→ **TASK TO CARRY OUT**:
When a line of the entries contains the word "casing", report that line.

→ **DATA FOR THIS EXERCISE**:
|---|
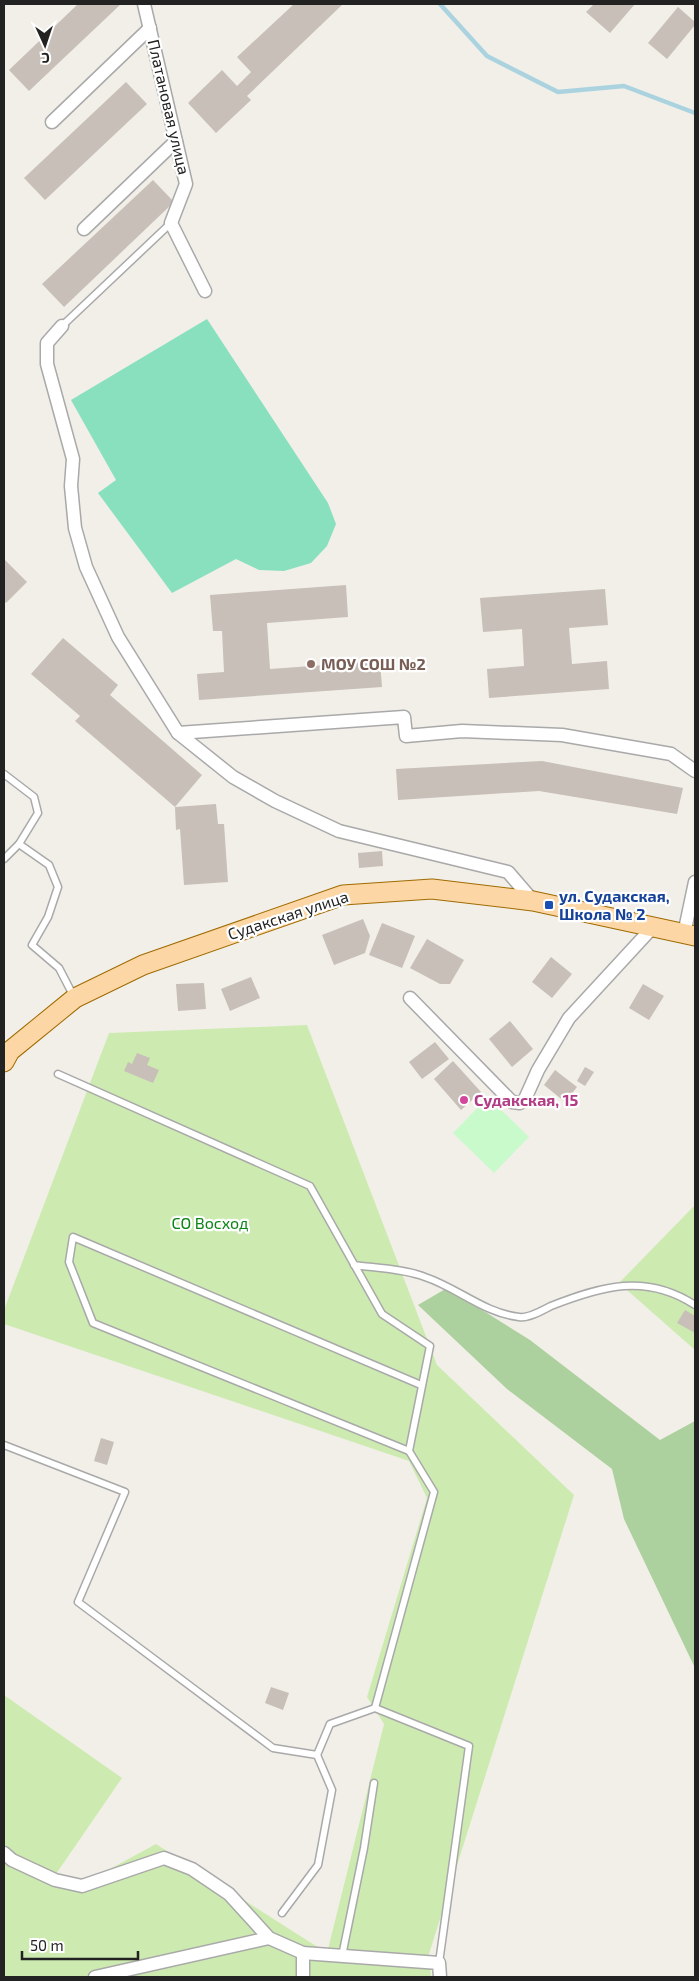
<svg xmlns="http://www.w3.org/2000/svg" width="699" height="1981" font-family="'Exo 2',sans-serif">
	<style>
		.grass { fill: #cdebb0 }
		.forest { fill: #add19e }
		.park { fill: #c8facc }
		.pitch { fill: #88e0be }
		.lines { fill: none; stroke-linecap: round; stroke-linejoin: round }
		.stream { stroke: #aad3df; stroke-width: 4.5 }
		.building { fill: #c7bfb8 }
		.lane-casing { stroke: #a9a9a9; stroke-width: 9 }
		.street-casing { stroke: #a9a9a9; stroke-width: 15 }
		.primary-casing { stroke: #a06b00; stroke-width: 21 }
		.lane { stroke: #fff; stroke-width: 6 }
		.street { stroke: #fff; stroke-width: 12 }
		.primary { stroke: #fcd6a4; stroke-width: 19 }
		.education-dot { fill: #8d6e63; stroke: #fff; stroke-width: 2 }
		.transit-dot { fill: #1a4fb4; stroke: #fff; stroke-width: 2 }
		.hotel-dot { fill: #d1479c; stroke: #fff; stroke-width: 2 }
		.labels { text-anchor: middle; stroke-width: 4.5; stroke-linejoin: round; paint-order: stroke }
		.street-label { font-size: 16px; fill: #222; stroke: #fff }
		.education-label { font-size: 16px; font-weight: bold; fill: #785e54; stroke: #fff; text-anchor: start }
		.transit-label { font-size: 16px; font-weight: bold; fill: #164399; stroke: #fff; text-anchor: start }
		.hotel-label { font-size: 16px; font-weight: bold; fill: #b23c85; stroke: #fff; text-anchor: start }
		.park-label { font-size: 16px; fill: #0c8416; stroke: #fff }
	</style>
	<rect width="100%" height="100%" fill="#f2efe9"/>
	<g class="grass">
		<polygon points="307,1025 437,1365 574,1495 429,1954 431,1977 4,1977 4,1695 122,1778 56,1874 84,1883 156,1844 327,1953 384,1724 367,1697 427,1498 409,1461 4,1324 4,1310 109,1033"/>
		<polygon points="695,1205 695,1350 619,1283"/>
	</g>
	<polygon class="forest" points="447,1288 530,1340 660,1440 695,1421 695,1668 624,1519 612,1469 507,1389 418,1305"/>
	<polygon class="park" points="488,1097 529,1137 494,1173 453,1133"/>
	<polygon class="pitch" points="207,319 328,503 336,524 327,546 311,563 284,571 259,570 236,559 172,593 98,493 116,480 71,400"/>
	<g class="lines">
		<polyline class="stream" points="440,4 487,56 558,92 624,86 695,113"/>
	</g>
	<g class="building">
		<polygon points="78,4 121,4 29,91 9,70"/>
		<polygon points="294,4 343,4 247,96 251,100 216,133 188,103 222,70 237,86 251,72 237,57"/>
		<polygon points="594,4 635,4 610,33 586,12"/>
		<polygon points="678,7 695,22 695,25 667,59 648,43"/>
		<polygon points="126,82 147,104 45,200 24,178"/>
		<polygon points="153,180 174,202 64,307 42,284"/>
		<polygon points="5,560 27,582 6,603 4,601"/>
		<polygon points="346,585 348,617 267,623 270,669 380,661 382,687 199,700 197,674 224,672 222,631 213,631 210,595"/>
		<polygon points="605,589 608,625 569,628 572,664 607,661 609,689 489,698 487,669 524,666 522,629 483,632 480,598"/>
		<polygon points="63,638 118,685 110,695 202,775 175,807 216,804 218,824 224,824 228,882 184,885 180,829 176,830 175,807 75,721 80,716 31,674"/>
		<polygon points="542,761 683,788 677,814 539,791 398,800 396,769"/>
		<polygon points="382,851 383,866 359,868 358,853"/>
		<polygon points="363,919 370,936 365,953 334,965 322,935"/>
		<polygon points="382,923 415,936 402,968 369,955"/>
		<polygon points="427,939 464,960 450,984 440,984 410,968"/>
		<polygon points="551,957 572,974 552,998 532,982"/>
		<polygon points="251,977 260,998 230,1011 221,989"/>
		<polygon points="204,983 206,1009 178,1011 176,984"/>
		<polygon points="643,984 664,996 649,1020 629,1008"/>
		<polygon points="510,1021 533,1049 512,1067 489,1039"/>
		<polygon points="435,1042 449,1059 422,1079 409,1062"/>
		<polygon points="137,1053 150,1058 147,1065 159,1070 153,1083 124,1071 128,1062 132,1064"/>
		<polygon points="453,1061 481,1092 461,1110 434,1079"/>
		<polygon points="585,1067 594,1072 585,1086 577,1081"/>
		<polygon points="555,1070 577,1087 565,1102 544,1085"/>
		<polygon points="685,1310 695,1316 695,1333 677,1323"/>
		<polygon points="101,1438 114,1442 107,1465 94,1461"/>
		<polygon points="271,1687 289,1693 283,1710 265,1703"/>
	</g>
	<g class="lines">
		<defs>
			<g id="lane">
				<polyline points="62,326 171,223"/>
				<polyline points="4,774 34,797 38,813 19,844 49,865 58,887 48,917 32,945 59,968 74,997"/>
				<polyline points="4,859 19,844"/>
				<polyline points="58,1074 310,1186 382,1314 430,1346 409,1451"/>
				<path d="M354,1265C376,1268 405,1269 425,1277C458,1288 484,1313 519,1317C528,1319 543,1310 551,1306C602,1286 646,1273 695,1305"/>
				<polyline points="421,1385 73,1237 69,1262 93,1323 409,1451 434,1492 375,1708 469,1746 439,1963"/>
				<polyline points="4,1445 125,1492 78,1602 273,1748 317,1755 330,1724 375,1708"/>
				<polyline points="282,1913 318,1865 332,1790 317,1755"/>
				<polyline points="342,1956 364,1848 374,1783"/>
			</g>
			<g id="street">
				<polyline points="144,4 186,184 171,223 205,291"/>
				<polyline points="52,122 150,28"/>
				<polyline points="84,229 176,141"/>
				<polyline points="62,326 47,343 47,364 73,459 71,486 75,528 86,567 118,637 178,733 233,777 275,801 339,831 508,872 533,901"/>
				<polyline points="178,733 404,717 406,736 462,731 562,735 671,754 695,771"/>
				<polyline points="684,934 695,882"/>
				<polyline points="410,998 512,1102 520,1103 525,1099 538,1070 569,1018 652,928"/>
				<polyline points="4,1853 12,1860 55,1880 82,1886 164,1858 192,1869 229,1894 269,1938 303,1953 439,1963 440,1977"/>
				<polyline points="303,1953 303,1977"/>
				<polyline points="95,1977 269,1938"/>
			</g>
			<polyline id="primary" points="4,1062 10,1051 75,998 143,965 343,895 432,889 533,901 695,936"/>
		</defs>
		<use href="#lane" class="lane-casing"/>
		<use href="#street" class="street-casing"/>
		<use href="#primary" class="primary-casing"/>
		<use href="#lane" class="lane"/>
		<use href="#street" class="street"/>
		<use href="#primary" class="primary"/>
	</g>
	<circle class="education-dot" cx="311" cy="664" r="5"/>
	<rect class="transit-dot" x="544" y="900" width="10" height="10" rx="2.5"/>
	<circle class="hotel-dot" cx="464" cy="1100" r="5"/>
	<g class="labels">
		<g class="street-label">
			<text transform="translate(169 107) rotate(77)" y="6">Платановая улица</text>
			<text transform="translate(288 915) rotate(-18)" y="6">Судакская улица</text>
		</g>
		<g class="education-label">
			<text x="321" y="670">МОУ СОШ №2</text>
		</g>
		<g class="transit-label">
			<text x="559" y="902">ул. Судакская,<tspan x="559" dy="18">Школа № 2</tspan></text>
		</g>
		<g class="hotel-label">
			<text x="474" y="1106">Судакская, 15</text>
		</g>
		<g class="park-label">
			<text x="210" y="1229">СО Восход</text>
		</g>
	</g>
	<rect width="699" height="1981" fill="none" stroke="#222222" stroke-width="10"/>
	<g transform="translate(45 45) rotate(177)" stroke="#ffffff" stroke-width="4" paint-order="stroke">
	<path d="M0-4L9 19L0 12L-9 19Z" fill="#222222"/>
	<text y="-8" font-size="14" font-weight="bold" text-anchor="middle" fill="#222222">С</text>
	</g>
	<path d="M22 1951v8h116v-8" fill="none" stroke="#222222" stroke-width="2.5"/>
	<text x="30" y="1951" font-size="15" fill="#222222" stroke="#ffffff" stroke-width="4" paint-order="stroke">50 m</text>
</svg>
|---|
→ **EXERCISE OUTPUT**:
		.lane-casing { stroke: #a9a9a9; stroke-width: 9 }
		.street-casing { stroke: #a9a9a9; stroke-width: 15 }
		.primary-casing { stroke: #a06b00; stroke-width: 21 }
		<use href="#lane" class="lane-casing"/>
		<use href="#street" class="street-casing"/>
		<use href="#primary" class="primary-casing"/>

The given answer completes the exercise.